Riboswitches are a type of natural genetic control element that use untranslated sequence in the RNA to recognize and bind to small molecules that regulate expression of that gene. Creation of synthetic riboswitches to novel ligands depends on the ability to screen for analyte binding sensitivity and specificity. In our work, we have coupled a synthetic riboswitch to an optical reporter assay based on fluorescence resonance energy transfer (FRET) between two genetically-coded fluorescent proteins. Specifically, a theophylline-sensitive riboswitch was placed upstream of the Tobacco Etch Virus (TEV) protease coding sequence, and a FRET-based construct, BFP-eGFP or eGFP-REACh, was linked by a peptide encoding the recognition sequence for TEV protease. Cells expressing the riboswitch showed a marked optical difference in fluorescence emission in the presence of theophylline. However, the BFP-eGFP FRET pair posses significant optical background that reduces the sensitivity of a FRET-based assay. To improve the optical assay, we designed a nonfluorescent yellow fluorescent protein (YFP) mutant called REACh (for Resonance Energy-Accepting Chromoprotein) as the FRET acceptor for eGFP. The advantage of using an eGFP-REACh pair is the elimination of acceptor fluorescence which leads to an improved detection of FRET via better signal-to-noise ratio. The EGFP-REACh fusion protein was constructed with the TEV protease cleavage site; thus upon TEV translation, cleavage occurs diminishing REACh quenching and increasing eGFP emission resulting in a 4.5-fold improvement in assay sensitivity.

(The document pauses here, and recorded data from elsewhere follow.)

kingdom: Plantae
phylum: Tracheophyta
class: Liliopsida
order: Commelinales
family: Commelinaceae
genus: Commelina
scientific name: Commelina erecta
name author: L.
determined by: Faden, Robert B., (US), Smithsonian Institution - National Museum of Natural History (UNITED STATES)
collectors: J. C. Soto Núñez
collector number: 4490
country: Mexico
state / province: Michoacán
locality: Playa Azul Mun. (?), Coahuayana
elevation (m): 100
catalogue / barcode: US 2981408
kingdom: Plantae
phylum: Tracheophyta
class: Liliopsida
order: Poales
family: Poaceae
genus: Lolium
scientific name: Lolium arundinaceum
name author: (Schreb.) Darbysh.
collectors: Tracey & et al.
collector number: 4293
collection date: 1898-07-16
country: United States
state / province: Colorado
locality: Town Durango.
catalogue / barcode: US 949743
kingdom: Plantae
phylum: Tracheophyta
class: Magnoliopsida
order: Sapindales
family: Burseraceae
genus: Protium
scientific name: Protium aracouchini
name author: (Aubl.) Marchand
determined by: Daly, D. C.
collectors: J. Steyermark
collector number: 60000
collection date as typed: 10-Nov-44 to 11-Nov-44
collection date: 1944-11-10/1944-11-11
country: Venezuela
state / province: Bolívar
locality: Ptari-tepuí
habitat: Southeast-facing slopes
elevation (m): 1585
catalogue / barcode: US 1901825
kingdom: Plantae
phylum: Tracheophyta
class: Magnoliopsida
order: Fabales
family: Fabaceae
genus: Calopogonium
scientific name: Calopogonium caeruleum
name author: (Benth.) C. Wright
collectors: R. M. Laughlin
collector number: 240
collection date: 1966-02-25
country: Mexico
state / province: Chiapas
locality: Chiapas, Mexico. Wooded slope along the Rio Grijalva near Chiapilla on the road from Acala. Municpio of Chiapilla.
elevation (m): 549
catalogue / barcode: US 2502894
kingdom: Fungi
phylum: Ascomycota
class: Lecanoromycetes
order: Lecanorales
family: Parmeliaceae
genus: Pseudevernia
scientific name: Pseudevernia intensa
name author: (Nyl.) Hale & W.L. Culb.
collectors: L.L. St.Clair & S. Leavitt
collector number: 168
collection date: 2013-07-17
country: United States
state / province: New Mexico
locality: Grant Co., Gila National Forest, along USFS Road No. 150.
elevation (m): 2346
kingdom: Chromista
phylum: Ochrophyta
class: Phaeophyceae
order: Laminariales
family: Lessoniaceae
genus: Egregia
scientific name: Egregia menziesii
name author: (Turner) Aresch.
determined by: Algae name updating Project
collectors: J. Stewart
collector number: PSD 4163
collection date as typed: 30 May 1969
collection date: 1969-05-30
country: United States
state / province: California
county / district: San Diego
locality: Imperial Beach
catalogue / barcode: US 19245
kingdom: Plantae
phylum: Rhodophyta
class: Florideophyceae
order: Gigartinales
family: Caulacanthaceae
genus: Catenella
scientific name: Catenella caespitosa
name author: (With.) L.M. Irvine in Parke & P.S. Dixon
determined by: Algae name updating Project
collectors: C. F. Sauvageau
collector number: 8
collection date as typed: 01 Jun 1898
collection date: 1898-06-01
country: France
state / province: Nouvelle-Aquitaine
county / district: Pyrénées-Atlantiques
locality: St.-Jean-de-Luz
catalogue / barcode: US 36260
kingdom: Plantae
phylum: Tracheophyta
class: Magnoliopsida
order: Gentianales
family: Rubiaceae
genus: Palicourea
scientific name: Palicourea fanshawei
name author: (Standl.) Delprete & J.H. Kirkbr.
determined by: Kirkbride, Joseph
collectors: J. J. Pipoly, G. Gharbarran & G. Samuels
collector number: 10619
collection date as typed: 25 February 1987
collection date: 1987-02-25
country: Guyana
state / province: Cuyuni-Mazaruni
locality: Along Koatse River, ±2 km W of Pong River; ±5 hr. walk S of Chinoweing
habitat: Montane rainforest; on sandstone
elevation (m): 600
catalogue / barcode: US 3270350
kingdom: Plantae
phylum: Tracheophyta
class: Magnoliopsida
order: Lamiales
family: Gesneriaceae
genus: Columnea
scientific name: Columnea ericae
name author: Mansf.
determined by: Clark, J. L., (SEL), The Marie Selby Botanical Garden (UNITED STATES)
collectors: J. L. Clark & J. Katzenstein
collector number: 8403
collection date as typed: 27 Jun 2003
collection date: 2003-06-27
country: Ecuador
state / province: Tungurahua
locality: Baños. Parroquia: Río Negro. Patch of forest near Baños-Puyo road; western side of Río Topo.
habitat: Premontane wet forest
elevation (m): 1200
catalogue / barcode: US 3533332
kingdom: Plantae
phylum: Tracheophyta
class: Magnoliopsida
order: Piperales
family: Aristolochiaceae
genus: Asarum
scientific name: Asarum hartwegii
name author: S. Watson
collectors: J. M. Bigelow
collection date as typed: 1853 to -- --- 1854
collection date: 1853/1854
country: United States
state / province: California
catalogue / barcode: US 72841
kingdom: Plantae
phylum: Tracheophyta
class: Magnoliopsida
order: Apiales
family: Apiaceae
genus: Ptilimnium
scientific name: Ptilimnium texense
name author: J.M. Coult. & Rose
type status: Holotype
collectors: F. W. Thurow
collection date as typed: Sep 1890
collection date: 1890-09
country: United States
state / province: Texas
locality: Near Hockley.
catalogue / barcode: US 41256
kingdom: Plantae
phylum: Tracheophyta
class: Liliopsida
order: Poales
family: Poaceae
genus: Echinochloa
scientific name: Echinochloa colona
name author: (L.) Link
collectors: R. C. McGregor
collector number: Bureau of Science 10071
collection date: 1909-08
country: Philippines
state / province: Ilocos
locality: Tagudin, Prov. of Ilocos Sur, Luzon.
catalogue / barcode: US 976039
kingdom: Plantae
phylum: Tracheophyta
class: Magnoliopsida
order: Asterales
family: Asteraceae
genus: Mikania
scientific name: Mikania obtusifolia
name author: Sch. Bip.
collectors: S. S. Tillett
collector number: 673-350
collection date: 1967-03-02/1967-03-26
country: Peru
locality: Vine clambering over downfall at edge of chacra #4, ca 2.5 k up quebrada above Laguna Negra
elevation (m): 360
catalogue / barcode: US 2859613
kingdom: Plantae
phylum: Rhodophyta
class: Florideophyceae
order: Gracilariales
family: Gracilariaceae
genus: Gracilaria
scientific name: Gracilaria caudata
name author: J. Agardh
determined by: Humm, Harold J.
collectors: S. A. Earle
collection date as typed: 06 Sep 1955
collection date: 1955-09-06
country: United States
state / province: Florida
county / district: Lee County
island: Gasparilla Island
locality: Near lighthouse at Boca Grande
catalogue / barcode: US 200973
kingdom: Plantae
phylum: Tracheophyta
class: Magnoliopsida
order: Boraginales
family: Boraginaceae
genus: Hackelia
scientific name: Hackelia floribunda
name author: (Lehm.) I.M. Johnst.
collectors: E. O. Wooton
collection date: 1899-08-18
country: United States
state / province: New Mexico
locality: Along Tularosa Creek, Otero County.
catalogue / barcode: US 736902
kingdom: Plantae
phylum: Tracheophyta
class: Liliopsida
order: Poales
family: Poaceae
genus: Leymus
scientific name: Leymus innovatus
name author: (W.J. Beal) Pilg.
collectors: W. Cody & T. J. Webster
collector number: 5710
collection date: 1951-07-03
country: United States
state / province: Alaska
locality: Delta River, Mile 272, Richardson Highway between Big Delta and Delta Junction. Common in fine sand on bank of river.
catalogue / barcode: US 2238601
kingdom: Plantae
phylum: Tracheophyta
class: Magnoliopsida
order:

Screening and selection of artificial riboswitches

Synthetic riboswitches are engineered to regulate gene expression in response to a variety of non-endogenous small molecules, and a challenge to select this engineered response requires robust screening tools. A new synthetic riboswitch can be created by linking an in vitro-selected aptamer library with a randomized expression platform followed by in vivo selection and screening. In order to determine response to analyte, we developed a dual-color reporter comprising elements of the E. coli fimbriae phase variation system: recombinase FimE controlled by a synthetic riboswitch and an invertible DNA segment (fimS) containing a constitutively active promoter placed between two fluorescent protein genes. Without an analyte, the fluorescent reporter constitutively expressed green fluorescent protein (GFPa1). Addition of the analyte initiated translation of fimE causing unidirectional inversion of the fimS segment and constitutive expression of red fluorescent protein (mKate2). The dual color reporter system can be used to select and to optimize artificial riboswitches in E. coli cells. In this work, the enriched library of aptamers incorporated into the riboswitch architecture reduces the sequence search space by offering a higher percentage of potential ligand binders. The study was designed to produce structure switching aptamers, a necessary feature for riboswitch function and efficiently quantify this function using the dual color reporter system.